Le cri des fantômes de la frontière thaïlandaise
Le Cambodge a appelé l’ONU à enquêter sur des opérations psychologiques menées depuis la Thaïlande, où des sons effrayants ont été diffusés vers des villages cambodgiens frontaliers, provoquant peur et indignation.
Depuis plusieurs nuits, les habitants des villages de Prey Chan et Chok Chey, dans la province de Banteay Meanchey, entendent des bruits inhabituels venant du côté thaïlandais : hurlements, aboiements, gémissements et même des sons d’avions. Selon le ministère cambodgien de la Défense, ces diffusions nocturnes auraient déstabilisé de nombreux résidents, notamment les enfants et les personnes âgées. Une équipe d’observateurs de l’ASEAN (IOT) a été dépêchée sur place pour vérifier les faits.
Un appel à l’ONU pour enquête
Le 11 octobre, Keo Remy, président du Comité cambodgien des droits de l’homme (CHRC), a adressé une lettre au Haut-Commissaire des Nations unies aux droits de l’homme, Volker Türk, demandant une enquête immédiate. « Ces sons intenses et prolongés ont perturbé le sommeil, provoqué de l’anxiété et causé un inconfort physique parmi les habitants, y compris les femmes, les enfants et les personnes handicapées », a-t-il déclaré (Cambodianess).

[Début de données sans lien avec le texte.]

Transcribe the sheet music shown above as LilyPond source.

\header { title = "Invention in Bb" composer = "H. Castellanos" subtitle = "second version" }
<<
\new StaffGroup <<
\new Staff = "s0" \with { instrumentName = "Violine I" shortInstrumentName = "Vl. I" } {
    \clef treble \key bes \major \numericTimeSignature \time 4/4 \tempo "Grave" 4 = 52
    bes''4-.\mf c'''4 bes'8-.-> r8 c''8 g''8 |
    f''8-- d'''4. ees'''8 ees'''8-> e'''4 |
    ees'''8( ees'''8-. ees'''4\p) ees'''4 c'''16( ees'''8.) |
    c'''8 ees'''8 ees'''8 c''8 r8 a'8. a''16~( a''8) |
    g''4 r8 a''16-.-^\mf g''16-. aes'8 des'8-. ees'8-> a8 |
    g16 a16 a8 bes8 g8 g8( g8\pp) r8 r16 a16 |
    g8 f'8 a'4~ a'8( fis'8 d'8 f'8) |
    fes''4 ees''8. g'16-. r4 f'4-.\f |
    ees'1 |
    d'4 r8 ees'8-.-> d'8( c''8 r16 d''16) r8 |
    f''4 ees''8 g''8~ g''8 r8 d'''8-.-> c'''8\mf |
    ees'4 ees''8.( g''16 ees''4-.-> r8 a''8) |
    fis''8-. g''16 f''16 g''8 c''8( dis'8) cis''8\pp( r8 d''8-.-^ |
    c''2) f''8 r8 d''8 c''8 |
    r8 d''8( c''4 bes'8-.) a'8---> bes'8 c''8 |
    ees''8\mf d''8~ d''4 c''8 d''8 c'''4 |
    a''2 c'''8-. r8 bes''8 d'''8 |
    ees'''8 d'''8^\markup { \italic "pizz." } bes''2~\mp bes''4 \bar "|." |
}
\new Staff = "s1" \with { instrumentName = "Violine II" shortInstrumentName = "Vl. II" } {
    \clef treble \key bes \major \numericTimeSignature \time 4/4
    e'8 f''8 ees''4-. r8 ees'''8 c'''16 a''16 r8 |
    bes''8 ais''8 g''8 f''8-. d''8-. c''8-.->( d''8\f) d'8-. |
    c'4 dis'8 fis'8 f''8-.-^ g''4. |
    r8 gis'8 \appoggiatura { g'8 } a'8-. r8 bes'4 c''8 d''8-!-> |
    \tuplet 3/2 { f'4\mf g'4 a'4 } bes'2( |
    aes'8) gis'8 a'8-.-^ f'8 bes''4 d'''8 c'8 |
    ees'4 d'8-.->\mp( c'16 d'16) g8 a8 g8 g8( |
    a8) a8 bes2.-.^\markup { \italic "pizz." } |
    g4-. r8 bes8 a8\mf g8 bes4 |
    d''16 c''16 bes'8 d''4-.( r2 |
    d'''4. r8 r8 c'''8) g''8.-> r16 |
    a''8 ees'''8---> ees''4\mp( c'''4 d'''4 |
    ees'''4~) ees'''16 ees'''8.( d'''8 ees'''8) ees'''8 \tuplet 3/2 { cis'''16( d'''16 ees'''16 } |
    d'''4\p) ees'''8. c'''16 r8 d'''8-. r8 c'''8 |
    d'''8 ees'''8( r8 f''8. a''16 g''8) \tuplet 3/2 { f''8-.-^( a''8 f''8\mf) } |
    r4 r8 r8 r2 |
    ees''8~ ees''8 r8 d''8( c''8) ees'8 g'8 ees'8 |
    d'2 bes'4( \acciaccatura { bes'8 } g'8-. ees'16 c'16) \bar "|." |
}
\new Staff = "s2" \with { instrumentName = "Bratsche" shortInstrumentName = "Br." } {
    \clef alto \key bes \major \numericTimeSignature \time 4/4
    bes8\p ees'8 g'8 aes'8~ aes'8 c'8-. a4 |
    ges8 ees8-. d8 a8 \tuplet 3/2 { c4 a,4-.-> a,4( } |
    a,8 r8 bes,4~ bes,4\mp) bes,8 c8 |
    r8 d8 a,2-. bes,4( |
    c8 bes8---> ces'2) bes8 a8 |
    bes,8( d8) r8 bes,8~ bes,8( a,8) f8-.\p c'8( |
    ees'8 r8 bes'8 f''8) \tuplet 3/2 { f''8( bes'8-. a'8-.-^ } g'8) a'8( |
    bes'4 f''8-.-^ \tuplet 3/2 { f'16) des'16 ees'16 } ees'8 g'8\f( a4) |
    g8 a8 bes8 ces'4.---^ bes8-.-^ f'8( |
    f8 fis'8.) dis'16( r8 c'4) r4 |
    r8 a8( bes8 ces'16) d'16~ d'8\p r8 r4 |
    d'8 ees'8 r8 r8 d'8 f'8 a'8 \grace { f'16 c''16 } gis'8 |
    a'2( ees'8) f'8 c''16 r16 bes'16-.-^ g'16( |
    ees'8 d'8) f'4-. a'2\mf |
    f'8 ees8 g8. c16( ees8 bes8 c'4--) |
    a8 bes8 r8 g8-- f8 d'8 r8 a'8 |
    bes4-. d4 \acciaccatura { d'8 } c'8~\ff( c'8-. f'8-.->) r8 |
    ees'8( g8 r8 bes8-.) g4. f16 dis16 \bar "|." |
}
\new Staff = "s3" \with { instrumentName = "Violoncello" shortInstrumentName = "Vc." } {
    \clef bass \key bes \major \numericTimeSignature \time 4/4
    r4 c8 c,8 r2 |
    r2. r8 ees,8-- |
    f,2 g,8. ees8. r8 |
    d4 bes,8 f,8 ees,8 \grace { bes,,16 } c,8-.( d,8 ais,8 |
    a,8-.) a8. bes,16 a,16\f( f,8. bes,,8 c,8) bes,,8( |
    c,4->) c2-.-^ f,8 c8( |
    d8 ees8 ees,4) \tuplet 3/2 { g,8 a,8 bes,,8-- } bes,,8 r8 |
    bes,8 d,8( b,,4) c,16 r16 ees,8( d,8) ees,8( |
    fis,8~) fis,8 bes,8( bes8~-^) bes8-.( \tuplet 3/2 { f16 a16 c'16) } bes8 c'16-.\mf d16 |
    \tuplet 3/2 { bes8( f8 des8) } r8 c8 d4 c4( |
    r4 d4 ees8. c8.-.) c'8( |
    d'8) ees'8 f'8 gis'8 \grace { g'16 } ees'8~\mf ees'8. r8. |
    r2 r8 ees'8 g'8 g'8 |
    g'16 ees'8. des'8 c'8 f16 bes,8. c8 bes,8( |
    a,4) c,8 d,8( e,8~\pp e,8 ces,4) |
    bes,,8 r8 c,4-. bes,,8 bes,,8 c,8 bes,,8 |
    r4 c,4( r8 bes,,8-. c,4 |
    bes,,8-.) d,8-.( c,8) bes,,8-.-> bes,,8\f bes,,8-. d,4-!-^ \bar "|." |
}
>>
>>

Le CHRC estime que ces actions violent plusieurs conventions internationales, dont celle contre la torture, ainsi que les accords de cessez-le-feu conclus entre les deux pays. Phnom Penh demande la fin de toute opération psychologique visant les civils frontaliers.
Une influence nationale controversée
Les enquêtes ont révélé que le principal instigateur serait Guntouch Pongpaiboonwet, alias Gun Jompalang, un influenceur nationaliste thaïlandais connu pour ses provocations. Selon Cambodianess, il aurait diffusé ces sons fantomatiques à l’aide d’enceintes montées sur des véhicules. L’individu n’en est pas à sa première provocation : fin août, il avait mobilisé des camions de vidange d’égout à la frontière de Ban Nong Chan dans l’intention d’asperger des civils cambodgiens. Le Premier ministre Anutin Charnvirakul avait désapprouvé.
Cette fois, l’influenceur bénéficie du soutien du Premier ministre Anutin Charnvirakul et de certains responsables militaires, qui estiment que ces actions se déroulent « sur le territoire thaïlandais » et ne concernent pas le Cambodge (Phnom Penh Post). Pour notre part, il semble difficile d’imaginer qu’un individu puisse impunément arpenter une zone sensible où les forces armées sont déployées sans leur soutien, fût-il passif.
Des voix thaïlandaises appellent à la retenue
Toutefois, certains Thaïlandais, comme le journaliste Pravit Rojanaphruk, s’indignent d’un tel comportement qu’il voii comme une manifestation d’ultranationalisme. « Je condamne la diffusion de hurlements pour déranger les Cambodgiens à la frontière. Cela ridiculise la Thaïlande aux yeux du monde ».
La sénatrice thaïlandaise Angkhana Neelapaijit a publiquement appelé son gouvernement à enquêter sur ces actes. « Toute action qui suscite la peur ou affecte le bien-être mental des civils, même en période de conflit, peut constituer une forme de torture psychologique selon la Convention contre la torture », a-t-elle rappelé (AKP). Elle a également demandé au ministère des Affaires étrangères thaïlandais d’enquêter sur le rôle des influenceurs dans ces « opérations sonores ».
Cette région frontalière, déjà marquée par la guerre civile, abrite suffisamment de fantômes pour qu’on n’aille pas en exhumer de nouveaux. Et s’ils ont un message à faire passer, c’est celui de la détestation de la guerre et de tous ceux qui la promeuvent.